For the Church dealing with apostates today, it is crucial to understand the relationship that occurs between those that are in the Church and those that merely claim to be in the Church. If a believer knows an apostate, it is natural to want to fight to bring them back to the gospel that was left. However, Paul sees that it is perfectly acceptable that there is a time, after much has been done, to let the apostate leave to go to their master whom they serve—Satan—and let them be, yet remaining aware of them and their false teaching. Simon Robinson gives a pastoral approach of looking at this, saying, “This may seem hard but it is the loving thing to do because it enables the people concerned to realize the seriousness of their rebellion against God and it will also serve as a warning to the rest of the church not to follow such examples.”[5] Matthew Henry also brings to light the primary purpose of the New Testament Church, and her dealing with false teachers/apostates:

Observe, The primary design of the highest censure in the primitive church was to prevent further sin and to reclaim the sinner. In this case it was for the destruction of the flesh, that the spirit might be saved in the day of the Lord Jesus.[6]

Today in the New Covenant, the Church deals with those that claim to preach and teach the Word of God, proclaiming they are saved by Jesus Christ, but are misleading thousands of men and women with their false teaching of the gospel. However, it is the true Church’s job to understand that these people are a work of Satan, like that of Hymenaeus and Alexander who worked together against the gospel. As Paul helped equip Timothy to be prepared for these men, the same must be seen in the Church today, in that pastors and elders must continue to prepare the Church for those that falsely teach and lead others astray from the truth of Jesus Christ.

[1] M.G. Easton, Easton’s Bible Dictionary (Oak Harbor, WA: Logos Research Systems, Inc., 1996).

[2] Paul J. Achtemeier, Publishers Harper & Row and Society of Biblical Literature, Harper’s Bible Dictionary, 1st ed. (San Francisco: Harper & Row, 1985), pp. 413.

[3] D. R. W. Wood and I. Howard Marshall, New Bible Dictionary, 3rd ed. (Leicester, England; Downers Grove, Ill.: InterVarsity Press, 1996), pp. 492.
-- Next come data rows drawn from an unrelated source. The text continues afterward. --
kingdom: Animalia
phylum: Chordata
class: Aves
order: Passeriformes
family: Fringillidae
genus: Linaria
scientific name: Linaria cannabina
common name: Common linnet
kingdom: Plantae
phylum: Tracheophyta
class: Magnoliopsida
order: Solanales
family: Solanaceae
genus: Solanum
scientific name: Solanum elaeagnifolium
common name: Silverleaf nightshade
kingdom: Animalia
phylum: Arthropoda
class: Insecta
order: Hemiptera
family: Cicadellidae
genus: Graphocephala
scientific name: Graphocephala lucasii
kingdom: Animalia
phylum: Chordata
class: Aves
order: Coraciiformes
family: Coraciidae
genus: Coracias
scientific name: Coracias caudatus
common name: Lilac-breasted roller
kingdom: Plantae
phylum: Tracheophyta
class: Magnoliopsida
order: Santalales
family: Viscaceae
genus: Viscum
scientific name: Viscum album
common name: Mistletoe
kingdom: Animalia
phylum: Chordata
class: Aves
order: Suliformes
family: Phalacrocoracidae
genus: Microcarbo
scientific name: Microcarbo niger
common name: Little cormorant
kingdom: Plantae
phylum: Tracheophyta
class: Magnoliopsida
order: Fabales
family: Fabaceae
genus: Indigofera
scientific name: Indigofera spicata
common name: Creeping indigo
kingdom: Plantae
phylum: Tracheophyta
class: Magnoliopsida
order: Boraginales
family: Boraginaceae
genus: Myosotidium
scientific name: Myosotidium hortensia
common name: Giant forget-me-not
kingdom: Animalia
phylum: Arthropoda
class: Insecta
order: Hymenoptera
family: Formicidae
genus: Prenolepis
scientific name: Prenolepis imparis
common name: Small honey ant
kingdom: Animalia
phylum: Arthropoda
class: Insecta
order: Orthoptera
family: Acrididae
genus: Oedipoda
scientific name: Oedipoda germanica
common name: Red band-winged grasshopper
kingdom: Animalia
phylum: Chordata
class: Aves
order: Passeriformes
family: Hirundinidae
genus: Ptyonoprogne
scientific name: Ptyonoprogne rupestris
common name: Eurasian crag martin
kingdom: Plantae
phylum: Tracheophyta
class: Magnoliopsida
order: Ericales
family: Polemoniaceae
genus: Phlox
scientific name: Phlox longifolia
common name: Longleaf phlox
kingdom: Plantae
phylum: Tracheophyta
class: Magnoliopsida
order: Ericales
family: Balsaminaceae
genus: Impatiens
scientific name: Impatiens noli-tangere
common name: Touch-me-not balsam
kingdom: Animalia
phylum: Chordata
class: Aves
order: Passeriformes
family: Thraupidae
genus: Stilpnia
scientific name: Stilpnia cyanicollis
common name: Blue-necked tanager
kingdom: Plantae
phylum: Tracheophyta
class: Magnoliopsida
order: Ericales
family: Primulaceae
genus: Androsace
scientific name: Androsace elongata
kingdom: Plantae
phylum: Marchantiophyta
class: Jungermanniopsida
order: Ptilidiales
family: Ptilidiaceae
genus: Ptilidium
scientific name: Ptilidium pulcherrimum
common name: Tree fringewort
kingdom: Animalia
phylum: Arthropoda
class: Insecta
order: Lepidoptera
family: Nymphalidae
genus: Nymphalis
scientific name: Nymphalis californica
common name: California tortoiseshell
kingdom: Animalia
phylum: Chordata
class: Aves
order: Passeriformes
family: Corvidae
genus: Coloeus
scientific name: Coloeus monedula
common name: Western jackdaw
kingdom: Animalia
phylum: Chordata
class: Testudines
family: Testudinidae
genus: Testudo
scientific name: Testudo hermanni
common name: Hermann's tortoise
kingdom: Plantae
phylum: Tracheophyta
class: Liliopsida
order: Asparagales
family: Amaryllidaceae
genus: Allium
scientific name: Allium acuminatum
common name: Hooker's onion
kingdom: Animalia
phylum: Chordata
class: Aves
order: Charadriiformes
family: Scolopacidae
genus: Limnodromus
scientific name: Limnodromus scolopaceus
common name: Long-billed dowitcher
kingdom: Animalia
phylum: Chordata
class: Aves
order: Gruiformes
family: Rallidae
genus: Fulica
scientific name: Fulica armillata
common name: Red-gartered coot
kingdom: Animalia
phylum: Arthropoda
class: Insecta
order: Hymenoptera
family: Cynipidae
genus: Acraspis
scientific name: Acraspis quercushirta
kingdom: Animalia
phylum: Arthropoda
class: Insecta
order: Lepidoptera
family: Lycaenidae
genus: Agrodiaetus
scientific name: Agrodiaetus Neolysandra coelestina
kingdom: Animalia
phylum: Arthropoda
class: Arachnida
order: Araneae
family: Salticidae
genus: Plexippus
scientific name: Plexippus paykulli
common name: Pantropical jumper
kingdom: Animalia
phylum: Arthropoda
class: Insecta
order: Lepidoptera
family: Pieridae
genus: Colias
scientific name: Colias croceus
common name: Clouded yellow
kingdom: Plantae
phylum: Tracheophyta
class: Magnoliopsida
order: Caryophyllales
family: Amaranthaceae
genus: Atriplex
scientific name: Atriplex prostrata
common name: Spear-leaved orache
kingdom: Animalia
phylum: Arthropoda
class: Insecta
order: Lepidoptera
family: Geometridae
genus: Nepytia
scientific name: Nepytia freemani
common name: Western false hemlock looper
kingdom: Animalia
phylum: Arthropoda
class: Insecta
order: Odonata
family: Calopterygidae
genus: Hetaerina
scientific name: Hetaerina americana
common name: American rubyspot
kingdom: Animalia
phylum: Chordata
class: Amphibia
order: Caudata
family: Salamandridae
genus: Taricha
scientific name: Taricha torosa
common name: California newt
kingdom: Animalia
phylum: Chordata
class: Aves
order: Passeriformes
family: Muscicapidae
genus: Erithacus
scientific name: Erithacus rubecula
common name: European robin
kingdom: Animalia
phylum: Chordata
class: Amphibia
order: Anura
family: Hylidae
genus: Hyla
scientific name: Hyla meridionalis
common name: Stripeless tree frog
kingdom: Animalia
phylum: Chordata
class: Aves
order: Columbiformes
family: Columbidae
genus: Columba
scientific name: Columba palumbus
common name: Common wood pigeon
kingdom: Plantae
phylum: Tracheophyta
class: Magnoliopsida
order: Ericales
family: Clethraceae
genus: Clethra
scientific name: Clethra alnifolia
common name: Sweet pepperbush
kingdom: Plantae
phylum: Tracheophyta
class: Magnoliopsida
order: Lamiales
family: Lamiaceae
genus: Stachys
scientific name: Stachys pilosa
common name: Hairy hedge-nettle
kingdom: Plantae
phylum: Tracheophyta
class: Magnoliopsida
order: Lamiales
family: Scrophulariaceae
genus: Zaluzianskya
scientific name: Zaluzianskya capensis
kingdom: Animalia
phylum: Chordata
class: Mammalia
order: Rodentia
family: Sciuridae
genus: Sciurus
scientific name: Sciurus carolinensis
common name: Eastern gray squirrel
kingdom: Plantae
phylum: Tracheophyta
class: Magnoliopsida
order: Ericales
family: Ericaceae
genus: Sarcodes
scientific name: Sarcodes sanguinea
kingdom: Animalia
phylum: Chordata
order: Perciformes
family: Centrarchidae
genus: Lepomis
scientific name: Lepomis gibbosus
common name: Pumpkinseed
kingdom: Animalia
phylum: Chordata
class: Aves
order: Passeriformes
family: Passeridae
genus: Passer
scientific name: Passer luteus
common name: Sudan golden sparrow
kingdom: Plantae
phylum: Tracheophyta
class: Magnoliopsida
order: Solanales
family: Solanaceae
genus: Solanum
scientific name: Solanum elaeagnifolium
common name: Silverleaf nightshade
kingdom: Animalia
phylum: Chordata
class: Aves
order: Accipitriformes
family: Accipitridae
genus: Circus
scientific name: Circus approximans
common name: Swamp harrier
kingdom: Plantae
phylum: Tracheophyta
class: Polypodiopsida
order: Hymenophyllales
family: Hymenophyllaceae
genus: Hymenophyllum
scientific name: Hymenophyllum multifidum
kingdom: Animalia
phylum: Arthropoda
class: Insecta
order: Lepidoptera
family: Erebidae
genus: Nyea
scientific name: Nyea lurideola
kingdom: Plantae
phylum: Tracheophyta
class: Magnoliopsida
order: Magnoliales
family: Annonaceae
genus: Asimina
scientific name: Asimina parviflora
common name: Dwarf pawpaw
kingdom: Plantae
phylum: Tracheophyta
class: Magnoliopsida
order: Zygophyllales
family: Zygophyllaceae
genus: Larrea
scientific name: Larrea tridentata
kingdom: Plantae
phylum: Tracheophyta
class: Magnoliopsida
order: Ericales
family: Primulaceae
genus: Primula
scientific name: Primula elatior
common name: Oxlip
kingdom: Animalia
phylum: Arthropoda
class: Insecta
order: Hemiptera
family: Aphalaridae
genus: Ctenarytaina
[4] Matthew Henry, Matthew Henry’s Commentary on the Whole Bible : Complete and Unabridged in One Volume (Peabody: Hendrickson, 1996), 1 Ti 1:18–20.

[5] Simon J. Robinson, Opening Up 1 Timothy (Leominster: Day One Publications, 2004), pp. 31.

[6] Matthew Henry, Matthew Henry’s Commentary on the Whole Bible : Complete and Unabridged in One Volume (Peabody: Hendrickson, 1996), 1 Ti 1:18–20.